I'm sorry, Eddie. I know we're gonna do comments, but you've soured me. You soured me with the first one, and I don't want to hear from anybody else. Yeah, moan all you want, guys. One bad apple ruined the whole thing for everyone. I'm kind of in a good mood though, because I'm thinking thinking about Tahoe, which always makes me happy because it's a magical place and I don't even believe in magic, but there's something about that altitude.

Once you're over six thousand feet. Oh, smell of the pine. That's magic, Not like today's guest who dabbles in the dark arts. Enjoy Pasha, My guest today has a job that, even if you think is silly, you can't deny how insanely impressive it is to see in person. He can take a deck of cards and magically make you pretend to care. Please welcome Hollywood's favorite magician, Jeff Black.

Speaker 2

So great to be here. That's nice to you. Jeff. What is this thing? Is this notes? Just remember some stuff?

Speaker 1

If I gotta get that off my desk, make that disappear boom?

Speaker 2

Yeah.

Speaker 1

First question, do you believe in ghosts?

**TASKS TO CARRY OUT**
A) Transcribe the passage of the show transcript starting with "I'm sorry, Eddie." and going on through "about that altitude.".
B) In the show transcript, how does the host introduce Jeff Black?

**SOURCE DATA**

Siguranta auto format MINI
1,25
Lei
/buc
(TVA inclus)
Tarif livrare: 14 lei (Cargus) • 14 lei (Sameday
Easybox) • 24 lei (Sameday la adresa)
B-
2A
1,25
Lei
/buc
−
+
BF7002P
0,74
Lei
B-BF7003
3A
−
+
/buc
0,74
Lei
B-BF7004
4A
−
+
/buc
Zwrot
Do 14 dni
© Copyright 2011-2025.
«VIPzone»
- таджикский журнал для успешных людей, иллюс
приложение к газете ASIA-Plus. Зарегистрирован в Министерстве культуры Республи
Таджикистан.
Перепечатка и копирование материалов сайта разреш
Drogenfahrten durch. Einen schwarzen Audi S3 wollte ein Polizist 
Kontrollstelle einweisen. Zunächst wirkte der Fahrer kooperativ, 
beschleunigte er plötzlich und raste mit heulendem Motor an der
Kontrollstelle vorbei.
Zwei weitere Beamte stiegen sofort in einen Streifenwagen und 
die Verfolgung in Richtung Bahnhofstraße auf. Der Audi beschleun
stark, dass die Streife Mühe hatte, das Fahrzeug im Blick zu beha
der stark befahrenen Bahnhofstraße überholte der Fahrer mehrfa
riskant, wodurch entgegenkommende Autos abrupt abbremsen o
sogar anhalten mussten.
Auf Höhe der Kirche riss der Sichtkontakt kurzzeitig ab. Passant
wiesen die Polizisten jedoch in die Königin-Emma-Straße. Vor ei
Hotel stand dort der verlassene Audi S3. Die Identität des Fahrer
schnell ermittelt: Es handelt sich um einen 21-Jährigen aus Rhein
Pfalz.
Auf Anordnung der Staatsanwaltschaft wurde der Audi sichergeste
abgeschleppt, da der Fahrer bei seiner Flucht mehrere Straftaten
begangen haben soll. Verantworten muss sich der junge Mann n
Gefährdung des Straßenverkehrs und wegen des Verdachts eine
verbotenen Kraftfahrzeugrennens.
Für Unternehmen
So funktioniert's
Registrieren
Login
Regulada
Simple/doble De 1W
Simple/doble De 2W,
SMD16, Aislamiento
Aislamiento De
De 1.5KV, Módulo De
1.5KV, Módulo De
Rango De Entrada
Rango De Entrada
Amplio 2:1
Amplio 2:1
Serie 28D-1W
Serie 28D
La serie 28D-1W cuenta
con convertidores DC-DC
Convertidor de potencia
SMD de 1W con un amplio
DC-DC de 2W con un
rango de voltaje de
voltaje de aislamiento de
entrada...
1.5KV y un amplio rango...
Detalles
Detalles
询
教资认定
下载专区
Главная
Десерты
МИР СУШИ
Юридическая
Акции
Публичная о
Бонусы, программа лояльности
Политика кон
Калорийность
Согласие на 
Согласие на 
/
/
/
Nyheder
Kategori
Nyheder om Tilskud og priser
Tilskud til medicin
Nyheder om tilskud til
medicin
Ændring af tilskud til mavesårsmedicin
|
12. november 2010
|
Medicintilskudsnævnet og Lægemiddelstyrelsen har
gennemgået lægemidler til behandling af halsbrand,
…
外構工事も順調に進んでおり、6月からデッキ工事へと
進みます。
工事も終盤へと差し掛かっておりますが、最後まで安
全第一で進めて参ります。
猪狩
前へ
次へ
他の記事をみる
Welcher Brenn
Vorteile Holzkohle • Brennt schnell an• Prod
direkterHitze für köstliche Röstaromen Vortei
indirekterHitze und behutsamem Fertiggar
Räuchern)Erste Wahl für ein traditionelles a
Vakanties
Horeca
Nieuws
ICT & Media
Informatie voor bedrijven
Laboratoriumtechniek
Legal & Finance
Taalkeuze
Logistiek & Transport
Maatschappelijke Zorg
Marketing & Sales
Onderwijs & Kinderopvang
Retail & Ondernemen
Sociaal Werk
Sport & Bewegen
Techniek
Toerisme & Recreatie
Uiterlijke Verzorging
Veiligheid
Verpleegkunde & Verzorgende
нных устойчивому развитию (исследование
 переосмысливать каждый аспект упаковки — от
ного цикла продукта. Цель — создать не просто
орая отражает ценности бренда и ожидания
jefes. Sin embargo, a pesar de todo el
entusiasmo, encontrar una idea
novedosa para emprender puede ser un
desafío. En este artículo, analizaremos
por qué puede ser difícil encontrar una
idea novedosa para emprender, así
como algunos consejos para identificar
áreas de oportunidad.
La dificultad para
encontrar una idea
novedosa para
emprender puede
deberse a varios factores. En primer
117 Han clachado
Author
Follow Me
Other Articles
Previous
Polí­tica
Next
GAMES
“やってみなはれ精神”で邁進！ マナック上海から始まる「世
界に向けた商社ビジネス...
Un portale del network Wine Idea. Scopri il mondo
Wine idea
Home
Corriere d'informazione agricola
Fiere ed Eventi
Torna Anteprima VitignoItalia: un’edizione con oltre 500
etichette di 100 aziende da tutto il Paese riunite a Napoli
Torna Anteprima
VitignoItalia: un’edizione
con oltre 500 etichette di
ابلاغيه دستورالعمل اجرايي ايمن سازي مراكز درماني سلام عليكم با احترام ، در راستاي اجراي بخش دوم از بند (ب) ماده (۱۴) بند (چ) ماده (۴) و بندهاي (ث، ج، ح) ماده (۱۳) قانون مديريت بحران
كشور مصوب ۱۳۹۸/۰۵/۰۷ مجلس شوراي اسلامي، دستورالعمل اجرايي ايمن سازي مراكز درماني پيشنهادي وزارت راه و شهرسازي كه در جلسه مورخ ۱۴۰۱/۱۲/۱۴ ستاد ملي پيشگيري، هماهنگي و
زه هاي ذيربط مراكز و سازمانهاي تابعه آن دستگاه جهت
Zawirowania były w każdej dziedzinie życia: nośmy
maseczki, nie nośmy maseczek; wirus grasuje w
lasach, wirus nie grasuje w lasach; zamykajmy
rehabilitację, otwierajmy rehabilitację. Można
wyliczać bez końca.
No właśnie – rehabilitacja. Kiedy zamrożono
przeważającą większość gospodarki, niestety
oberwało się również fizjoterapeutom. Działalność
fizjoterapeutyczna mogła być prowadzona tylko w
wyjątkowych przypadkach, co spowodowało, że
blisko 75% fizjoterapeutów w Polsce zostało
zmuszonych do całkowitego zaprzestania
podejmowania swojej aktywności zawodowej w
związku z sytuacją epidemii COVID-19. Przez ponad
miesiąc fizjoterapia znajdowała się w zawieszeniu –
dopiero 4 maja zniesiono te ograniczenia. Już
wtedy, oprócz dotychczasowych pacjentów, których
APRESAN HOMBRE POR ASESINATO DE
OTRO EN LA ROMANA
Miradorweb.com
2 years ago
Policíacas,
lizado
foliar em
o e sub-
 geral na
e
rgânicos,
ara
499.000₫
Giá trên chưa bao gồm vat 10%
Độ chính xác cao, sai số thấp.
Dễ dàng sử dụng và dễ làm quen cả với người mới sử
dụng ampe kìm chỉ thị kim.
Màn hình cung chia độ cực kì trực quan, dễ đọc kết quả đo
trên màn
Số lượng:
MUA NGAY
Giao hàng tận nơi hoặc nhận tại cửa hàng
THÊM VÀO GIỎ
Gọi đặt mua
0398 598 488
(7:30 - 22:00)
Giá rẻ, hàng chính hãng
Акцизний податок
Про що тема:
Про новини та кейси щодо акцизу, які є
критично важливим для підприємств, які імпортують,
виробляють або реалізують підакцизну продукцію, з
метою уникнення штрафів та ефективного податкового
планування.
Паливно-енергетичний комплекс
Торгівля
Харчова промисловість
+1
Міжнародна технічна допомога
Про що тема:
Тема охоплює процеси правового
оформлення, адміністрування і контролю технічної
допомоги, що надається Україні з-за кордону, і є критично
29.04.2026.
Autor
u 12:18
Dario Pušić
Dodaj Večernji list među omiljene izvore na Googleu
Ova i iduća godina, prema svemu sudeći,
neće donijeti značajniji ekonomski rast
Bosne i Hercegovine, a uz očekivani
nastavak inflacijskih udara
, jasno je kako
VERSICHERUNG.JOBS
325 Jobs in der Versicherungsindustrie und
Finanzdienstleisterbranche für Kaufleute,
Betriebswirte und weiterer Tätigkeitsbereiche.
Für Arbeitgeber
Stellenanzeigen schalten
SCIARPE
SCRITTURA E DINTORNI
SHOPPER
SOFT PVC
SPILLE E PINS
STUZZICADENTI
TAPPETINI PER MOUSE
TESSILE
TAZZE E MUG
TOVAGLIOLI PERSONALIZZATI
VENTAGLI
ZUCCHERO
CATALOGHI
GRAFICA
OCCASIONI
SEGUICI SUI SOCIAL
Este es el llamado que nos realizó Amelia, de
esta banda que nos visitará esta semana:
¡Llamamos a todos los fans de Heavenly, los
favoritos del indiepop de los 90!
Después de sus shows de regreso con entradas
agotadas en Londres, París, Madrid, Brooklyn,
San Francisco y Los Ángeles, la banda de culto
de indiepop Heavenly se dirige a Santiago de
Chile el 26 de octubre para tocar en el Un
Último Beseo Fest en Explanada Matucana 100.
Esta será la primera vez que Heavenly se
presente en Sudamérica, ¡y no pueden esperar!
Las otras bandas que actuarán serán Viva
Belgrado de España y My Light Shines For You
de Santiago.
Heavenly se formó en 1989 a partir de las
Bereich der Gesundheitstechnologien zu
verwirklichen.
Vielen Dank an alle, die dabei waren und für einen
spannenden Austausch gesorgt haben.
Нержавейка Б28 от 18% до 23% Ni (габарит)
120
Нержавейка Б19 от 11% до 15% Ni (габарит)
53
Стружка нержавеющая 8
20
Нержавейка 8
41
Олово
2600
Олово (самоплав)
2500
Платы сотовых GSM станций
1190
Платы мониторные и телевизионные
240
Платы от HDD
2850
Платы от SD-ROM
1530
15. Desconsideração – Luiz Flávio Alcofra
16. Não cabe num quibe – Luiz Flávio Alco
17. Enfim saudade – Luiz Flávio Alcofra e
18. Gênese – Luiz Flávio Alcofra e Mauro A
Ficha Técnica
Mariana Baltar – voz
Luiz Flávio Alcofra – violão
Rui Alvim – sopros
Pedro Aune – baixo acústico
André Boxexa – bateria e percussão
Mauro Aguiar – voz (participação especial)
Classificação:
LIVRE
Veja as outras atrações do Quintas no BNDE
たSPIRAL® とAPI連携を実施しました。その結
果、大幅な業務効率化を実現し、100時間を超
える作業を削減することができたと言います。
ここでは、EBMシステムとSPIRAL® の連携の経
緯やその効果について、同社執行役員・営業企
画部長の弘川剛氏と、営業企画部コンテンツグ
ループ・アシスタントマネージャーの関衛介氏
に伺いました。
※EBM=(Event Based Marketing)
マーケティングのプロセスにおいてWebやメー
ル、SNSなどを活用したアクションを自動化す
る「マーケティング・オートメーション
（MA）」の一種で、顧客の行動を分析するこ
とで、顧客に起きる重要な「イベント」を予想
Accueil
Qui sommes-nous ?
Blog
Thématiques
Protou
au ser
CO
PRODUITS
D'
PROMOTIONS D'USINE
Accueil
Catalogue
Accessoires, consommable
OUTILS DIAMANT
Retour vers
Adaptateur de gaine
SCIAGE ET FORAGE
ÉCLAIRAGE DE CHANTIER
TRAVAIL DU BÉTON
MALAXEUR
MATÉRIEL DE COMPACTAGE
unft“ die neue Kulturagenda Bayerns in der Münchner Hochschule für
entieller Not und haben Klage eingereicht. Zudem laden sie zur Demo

**RESPONSES IN ORDER**
A)
I'm sorry, Eddie. I know we're gonna do comments, but you've soured me. You soured me with the first one, and I don't want to hear from anybody else. Yeah, moan all you want, guys. One bad apple ruined the whole thing for everyone. I'm kind of in a good mood though, because I'm thinking thinking about Tahoe, which always makes me happy because it's a magical place and I don't even believe in magic, but there's something about that altitude.

B) As Hollywood's favorite magician.